++++ Document passage

2. Inefficient Manual Character Counting

Another pitfall is implementing character counting manually with nested loops, which can lead to off-by-one errors and complexity:

Error-Prone Implementation:

def compressedString(self, word: str) -> str:
    result = []
    i = 0
    while i < len(word):
        j = i
        while j < len(word) and word[j] == word[i]:
            j += 1
        count = j - i  # Easy to miscalculate
        # ... rest of logic

Common bugs in manual counting:

• Forgetting to handle the last character group
• Index out of bounds when checking word[j]
• Incorrectly updating the loop counter

Solution: Use Python's itertools.groupby() which handles the grouping logic cleanly and avoids index manipulation errors. Alternatively, if implementing manually, be careful with boundary conditions and test with edge cases like single characters and strings ending with different patterns.

3. String Concatenation Performance Issue

Building the result string through repeated concatenation can be inefficient:

Inefficient approach:

result = ""
for character, group in groupby(word):
    count = len(list(group))
    while count > 0:
        chunk = min(9, count)
        result += str(chunk) + character  # String concatenation in loop
        count -= chunk

Why it's problematic: Strings are immutable in Python, so each concatenation creates a new string object, leading to O(n²) time complexity in worst case.

Solution: Use a list to collect parts and join them at the end:

result = []
# ... append to result list
return "".join(result)  # Single join operation at the end

++++++++

Print the part of the string compression pitfalls passage between "result += str(chunk)" and "in worst case.", inclusive.

++++ Exercise data

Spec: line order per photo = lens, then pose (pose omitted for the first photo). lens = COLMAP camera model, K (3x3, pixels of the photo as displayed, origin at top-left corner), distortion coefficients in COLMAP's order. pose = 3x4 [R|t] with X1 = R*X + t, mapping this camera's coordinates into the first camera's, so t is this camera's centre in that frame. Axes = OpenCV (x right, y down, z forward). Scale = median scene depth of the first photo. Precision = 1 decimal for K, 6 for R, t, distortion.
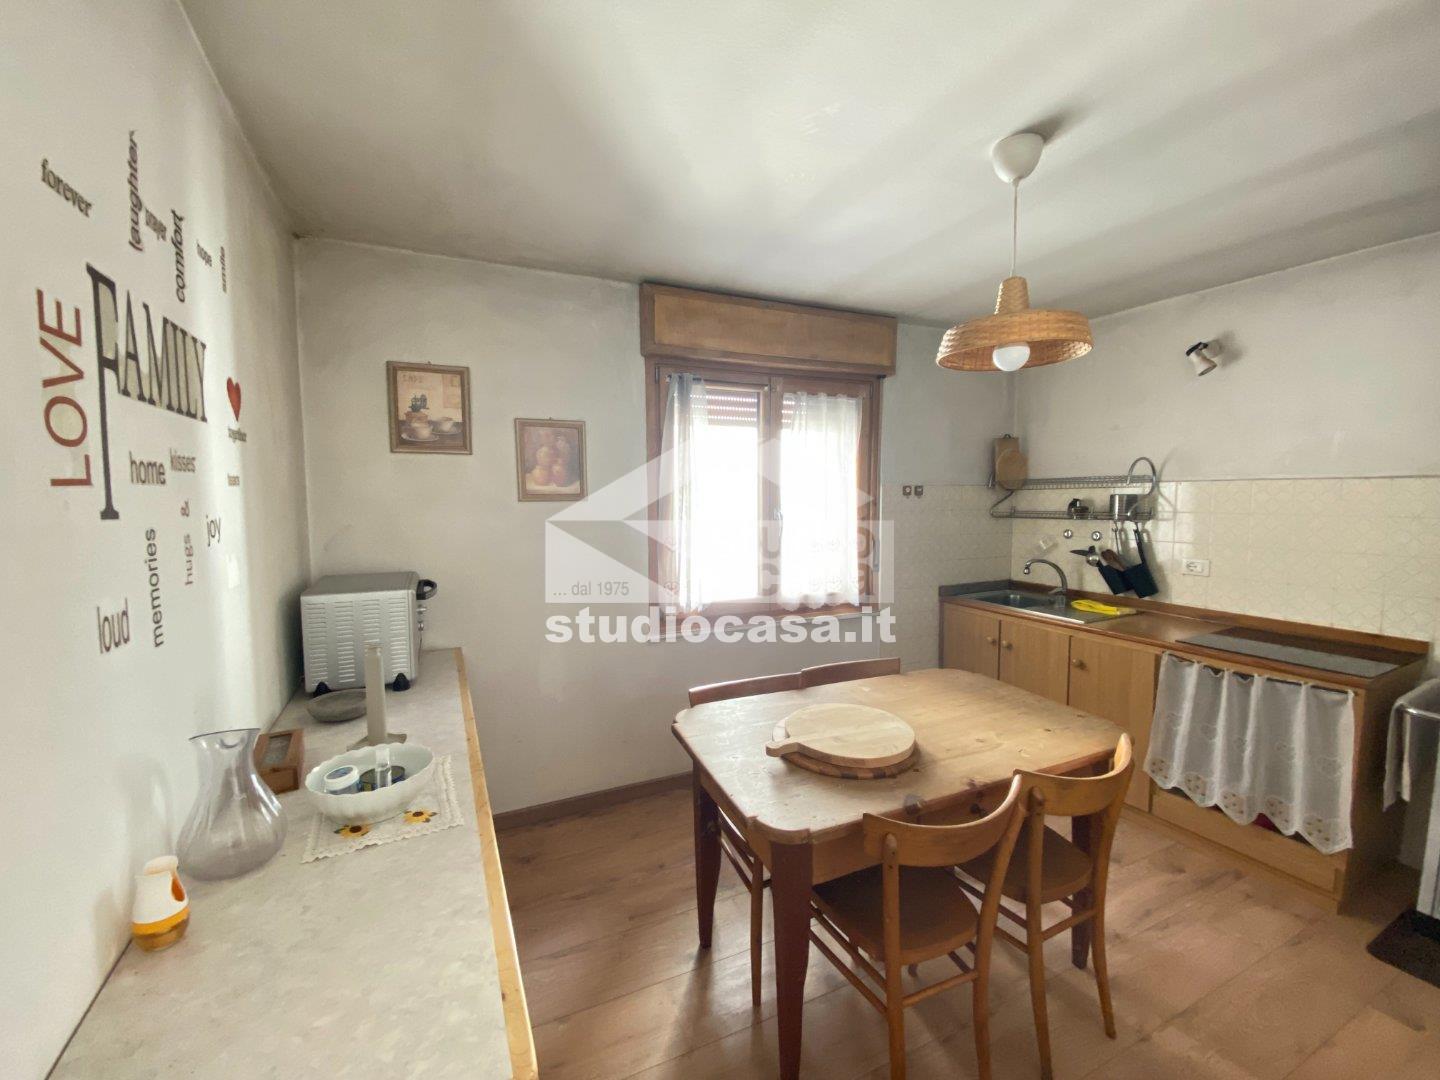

++++++++
++++ Exercise data

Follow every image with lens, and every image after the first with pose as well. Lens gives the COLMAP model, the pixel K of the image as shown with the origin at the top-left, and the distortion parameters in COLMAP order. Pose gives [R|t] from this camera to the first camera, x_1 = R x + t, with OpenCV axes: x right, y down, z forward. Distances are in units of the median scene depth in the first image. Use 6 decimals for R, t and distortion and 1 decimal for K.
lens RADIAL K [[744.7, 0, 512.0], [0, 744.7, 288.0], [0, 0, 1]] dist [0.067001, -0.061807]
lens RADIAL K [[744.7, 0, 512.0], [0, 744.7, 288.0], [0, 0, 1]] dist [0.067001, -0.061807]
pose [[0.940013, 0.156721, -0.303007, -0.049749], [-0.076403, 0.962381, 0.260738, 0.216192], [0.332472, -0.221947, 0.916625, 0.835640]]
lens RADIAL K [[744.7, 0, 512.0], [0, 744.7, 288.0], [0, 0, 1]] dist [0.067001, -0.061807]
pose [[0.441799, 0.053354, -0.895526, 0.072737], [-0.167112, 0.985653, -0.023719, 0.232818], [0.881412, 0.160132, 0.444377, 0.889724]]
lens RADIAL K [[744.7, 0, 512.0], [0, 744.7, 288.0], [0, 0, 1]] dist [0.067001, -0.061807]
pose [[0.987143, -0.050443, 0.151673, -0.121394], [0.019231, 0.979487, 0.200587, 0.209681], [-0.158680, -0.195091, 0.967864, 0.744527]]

++++++++

Result for this task -
result += str(chunk) + character  # String concatenation in loop
        count -= chunk

Why it's problematic: Strings are immutable in Python, so each concatenation creates a new string object, leading to O(n²) time complexity in worst case.